→ Source text
- - - - -
Comparison Groups and Generalization
Special Feature
Comparison Groups and Generalization
By Kenneth L. Noller, MD
During the past several years, i have tried to draw attention to the extreme importance of study design in clinical investigation in my comments to articles, and in a few of these special features. In this piece I want to focus on aspects of study planning and interpretation I have not previously covered.
There are 3 important questions to ask each time you read a paper:
1. What type of study is this?
2. If comparison (control) groups are used, are they appropriate?
3. Are the authors’ conclusions appropriate, or have they generalized results that are applicable only to a small group?
There is a fourth important consideration that is largely beyond the ability of most of us to decipher—the appropriateness of the statistical analyses. In general, we must rely on the journal to have considered this aspect of the publication.
In a previous piece I dealt with the various types of studies that are commonly presented in the medical literature and their relative ratings. In this article I will deal with the concept of comparison (control) groups and generalization of results.
The Myth of Randomization and Controls
There is no doubt that the Random Clinical Trial (RCT) is the most powerful type of study currently published in the medical literature. In this type of study the investigators recruit study participants and, typically, assign them either to treatment or nontreatment (placebo agents). In many chemotherapy studies patients are randomly assigned to a new drug protocol or a standard drug protocol. Various versions are possible. Although there are occasional mistakes made in randomization, it is a rather simple task that can be accomplished by the use of any table of random numbers, whether printed or generated by a computer. The more important aspect of random assignment is recruitment of the study participants who will be randomized. In virtually all cases, the group to be randomized is not representative of the general female population. For example, if a chemotherapy agent is to be evaluated, perhaps only women with ovarian cancer would be eligible for recruitment.
Another subtlety is that those women who volunteer to be in a RCT may not be representative of all women with the disease. For example, if an ovarian cancer chemotherapeutic regimen is to be tested, it is possible that only women who were feeling better (or worse) or women who were highly educated (or less well educated) would tend to volunteer. The point is that there are multiple ways to invalidate a randomized trial. Since results of such RCTs might result in new medications (for example, antibiotics) being widely used (and not just in patients with similar histories to those in the trials), the chance that error might result in appropriate drug usage is significant.
- - - - -
→ Extracted entries
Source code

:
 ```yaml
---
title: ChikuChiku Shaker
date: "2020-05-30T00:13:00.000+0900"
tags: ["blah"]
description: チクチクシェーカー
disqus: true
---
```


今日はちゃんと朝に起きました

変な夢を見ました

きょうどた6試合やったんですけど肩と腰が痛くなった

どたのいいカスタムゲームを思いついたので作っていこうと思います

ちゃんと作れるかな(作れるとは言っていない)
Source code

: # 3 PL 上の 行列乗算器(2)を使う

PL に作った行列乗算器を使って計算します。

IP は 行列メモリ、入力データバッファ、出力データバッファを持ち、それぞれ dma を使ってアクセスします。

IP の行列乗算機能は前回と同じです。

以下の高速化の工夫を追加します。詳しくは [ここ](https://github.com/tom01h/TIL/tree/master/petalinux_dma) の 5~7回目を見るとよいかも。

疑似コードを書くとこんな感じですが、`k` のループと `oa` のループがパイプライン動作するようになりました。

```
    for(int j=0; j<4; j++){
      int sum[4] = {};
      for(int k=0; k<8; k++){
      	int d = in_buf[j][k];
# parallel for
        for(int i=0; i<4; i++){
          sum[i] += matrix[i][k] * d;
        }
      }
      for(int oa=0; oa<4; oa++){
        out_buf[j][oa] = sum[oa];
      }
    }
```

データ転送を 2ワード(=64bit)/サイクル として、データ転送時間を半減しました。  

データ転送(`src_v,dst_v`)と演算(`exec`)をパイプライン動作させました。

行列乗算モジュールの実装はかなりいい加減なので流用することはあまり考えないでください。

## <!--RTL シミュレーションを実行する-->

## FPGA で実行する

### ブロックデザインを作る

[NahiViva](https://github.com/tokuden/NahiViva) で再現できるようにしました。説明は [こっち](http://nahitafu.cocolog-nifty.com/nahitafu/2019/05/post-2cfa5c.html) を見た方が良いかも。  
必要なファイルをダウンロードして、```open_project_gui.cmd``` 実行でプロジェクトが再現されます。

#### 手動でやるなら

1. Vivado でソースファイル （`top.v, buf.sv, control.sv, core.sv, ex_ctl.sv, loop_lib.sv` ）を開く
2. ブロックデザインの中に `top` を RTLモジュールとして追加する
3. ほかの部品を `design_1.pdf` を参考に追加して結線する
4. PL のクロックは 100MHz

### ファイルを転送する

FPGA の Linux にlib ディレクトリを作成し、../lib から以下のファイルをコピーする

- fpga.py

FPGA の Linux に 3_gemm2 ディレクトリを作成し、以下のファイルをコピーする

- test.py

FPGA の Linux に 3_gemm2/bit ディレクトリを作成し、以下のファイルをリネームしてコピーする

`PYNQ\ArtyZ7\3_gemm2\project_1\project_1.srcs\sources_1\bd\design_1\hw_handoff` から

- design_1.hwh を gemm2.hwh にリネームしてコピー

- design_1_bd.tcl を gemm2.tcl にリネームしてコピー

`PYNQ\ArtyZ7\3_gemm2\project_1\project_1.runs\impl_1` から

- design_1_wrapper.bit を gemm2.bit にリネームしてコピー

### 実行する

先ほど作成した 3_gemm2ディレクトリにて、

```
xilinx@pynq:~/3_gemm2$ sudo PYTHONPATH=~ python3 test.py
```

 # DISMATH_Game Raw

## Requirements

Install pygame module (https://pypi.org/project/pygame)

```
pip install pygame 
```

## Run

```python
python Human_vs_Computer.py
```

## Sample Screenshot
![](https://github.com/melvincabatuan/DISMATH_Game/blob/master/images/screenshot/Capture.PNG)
- - - - -
→ Assignment 1
In the article on comparison groups and generalization, what fourth consideration does the author say is largely beyond most readers' ability to decipher?
→ Assignment 2
Carry on writing the article on comparison groups and generalization, picking up after its last sentence.

→ Task answer 1
The appropriateness of the statistical analyses.

→ Task answer 2
The other type of study which directly compares groups is the case-control study. This is an efficient and widely used study design methodology. A group of women with a given disease or a given exposure, or a given surgical outcome, are compared to a group of women without the disease, exposure, or surgery. In almost all cases, there is no problem establishing the "case" group. For example, an investigator might choose to study the differences between women with and without endometrial adenocarcinoma. The group of women with the disease is easy to establish, although even there the investigator must be aware that bias can be introduced (for example, the patient seen at a tertiary referral center might not be representative of all women with endometrial adenocarcinoma). The real problem in a case-control study is the development of an appropriate comparison (control) group. In our example, what would be the appropriate comparison group to women with endometrial adenocarcinoma? Certainly, there should be some age matching as younger women virtually never develop the disease. The investigators must struggle with many decisions regarding matching. In general, it is better to match on very few variables because no statement can be made regarding a matched variable. For example, if those with and without uterine cancer were matched for the use of hormone replacement therapy (HRT) it would not be possible to draw any conclusion regarding the role of HRT since it would be present to an equal extent in both groups.
I have never encountered a "perfect" control group in any case-control study. It is virtually always possible to quarrel with some of the decisions made by the investigators in developing their controls. However, thoughtful investigators can come close, and can adjust for some variables with appropriate statistical analyses. Overall, I like the case-control study design, but know it has limitations.
Generalization of Results
Let’s assume that you have carefully reviewed an article, you have determined the type of study that is being presented, you have carefully examined the comparison group and found it satisfactory, what then remains? The answer, of course, is that the results of the study must be carefully applied to the appropriate population base when drawing conclusions.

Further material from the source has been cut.